By the way, impeachment is mentioned six times, as well as several phrases that resurface in the news;

“he shall not receive within that Period any other Emolument from the United States, or any of them.”

Evidently, they expected someone to try to benefit from the office.

By the way, the US Constitution uses He so often that I wonder if it would have to be rewritten to apply to a She. Or do She(s) get a free pass?

Personal finance models are built on conventions. Plans assume the future will be like the past, maybe with some tweaks to interest and inflation rates. History is ready to remind us other pieces of conventional wisdom: the only constant is change; and if even if you think you see it coming, it will look different when it arrives.

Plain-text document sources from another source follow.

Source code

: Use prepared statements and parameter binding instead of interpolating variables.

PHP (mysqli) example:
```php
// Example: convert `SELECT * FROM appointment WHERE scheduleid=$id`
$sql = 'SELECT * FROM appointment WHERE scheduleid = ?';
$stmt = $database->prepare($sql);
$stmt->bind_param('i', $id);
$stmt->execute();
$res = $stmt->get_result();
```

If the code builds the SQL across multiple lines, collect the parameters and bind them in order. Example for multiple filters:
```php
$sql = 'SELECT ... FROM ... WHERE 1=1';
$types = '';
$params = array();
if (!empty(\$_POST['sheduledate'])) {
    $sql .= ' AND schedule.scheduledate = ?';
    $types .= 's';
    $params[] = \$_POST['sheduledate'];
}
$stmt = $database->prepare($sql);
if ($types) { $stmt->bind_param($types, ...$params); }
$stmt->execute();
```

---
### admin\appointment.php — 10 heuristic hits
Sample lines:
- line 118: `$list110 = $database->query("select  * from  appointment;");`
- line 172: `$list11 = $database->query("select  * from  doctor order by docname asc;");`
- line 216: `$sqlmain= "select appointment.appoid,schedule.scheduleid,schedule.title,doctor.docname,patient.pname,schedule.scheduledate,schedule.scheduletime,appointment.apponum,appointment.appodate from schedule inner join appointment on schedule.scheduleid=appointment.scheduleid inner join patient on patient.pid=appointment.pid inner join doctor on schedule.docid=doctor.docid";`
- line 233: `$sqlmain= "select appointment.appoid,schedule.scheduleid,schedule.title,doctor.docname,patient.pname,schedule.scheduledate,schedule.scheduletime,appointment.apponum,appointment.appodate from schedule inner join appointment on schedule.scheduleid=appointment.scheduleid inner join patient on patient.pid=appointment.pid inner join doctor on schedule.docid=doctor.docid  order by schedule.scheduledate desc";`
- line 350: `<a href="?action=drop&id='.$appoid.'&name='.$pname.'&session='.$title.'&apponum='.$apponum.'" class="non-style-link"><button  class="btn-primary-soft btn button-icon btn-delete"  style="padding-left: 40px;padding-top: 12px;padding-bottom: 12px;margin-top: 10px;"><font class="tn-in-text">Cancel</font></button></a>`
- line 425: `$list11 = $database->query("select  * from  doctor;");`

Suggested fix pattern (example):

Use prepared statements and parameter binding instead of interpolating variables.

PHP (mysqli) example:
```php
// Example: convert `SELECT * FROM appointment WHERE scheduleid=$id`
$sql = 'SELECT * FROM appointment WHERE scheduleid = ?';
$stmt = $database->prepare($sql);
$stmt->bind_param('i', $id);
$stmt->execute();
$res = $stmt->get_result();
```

Without a common enemy, divisiveness may continue to grow. Currently, that’s meaning greater income and wealth inequality, a similar bifurcation in housing and health, and ideological differences that are being amplified for the consolidation of power and profit, not for furthering the maturity of the country. If the US is no longer seen as an us but as a collection of thems it is no longer united.

I expect something will happen. Moderating forces are losing energy. Social, financial, environmental, and technical changes have unstoppable momentum. I continue to pay my mortgage, strive for a sustainable income, and try to prolong life by living healthily; but I’m also aware that complete systemic changes have happened before, and could happen again thanks to the speed of communication. If we all recognized a common enemy, that could help; but that seems like a reflexive response, not a mature one. Maybe we need a nice alien to show up, or a global awareness of how to make life sustainable here, or something else that I can’t imagine, yet. How about an awareness of common consciousness?

A few hundred years ago, a small portion of the world’s population saw a problem, took the risk, found a new way, and pursued it despite internal dissension and external reactions. They changed the world. We may be ready for a change again. And in that case, I suspect my 40 year mortgage may be more than a bit moot.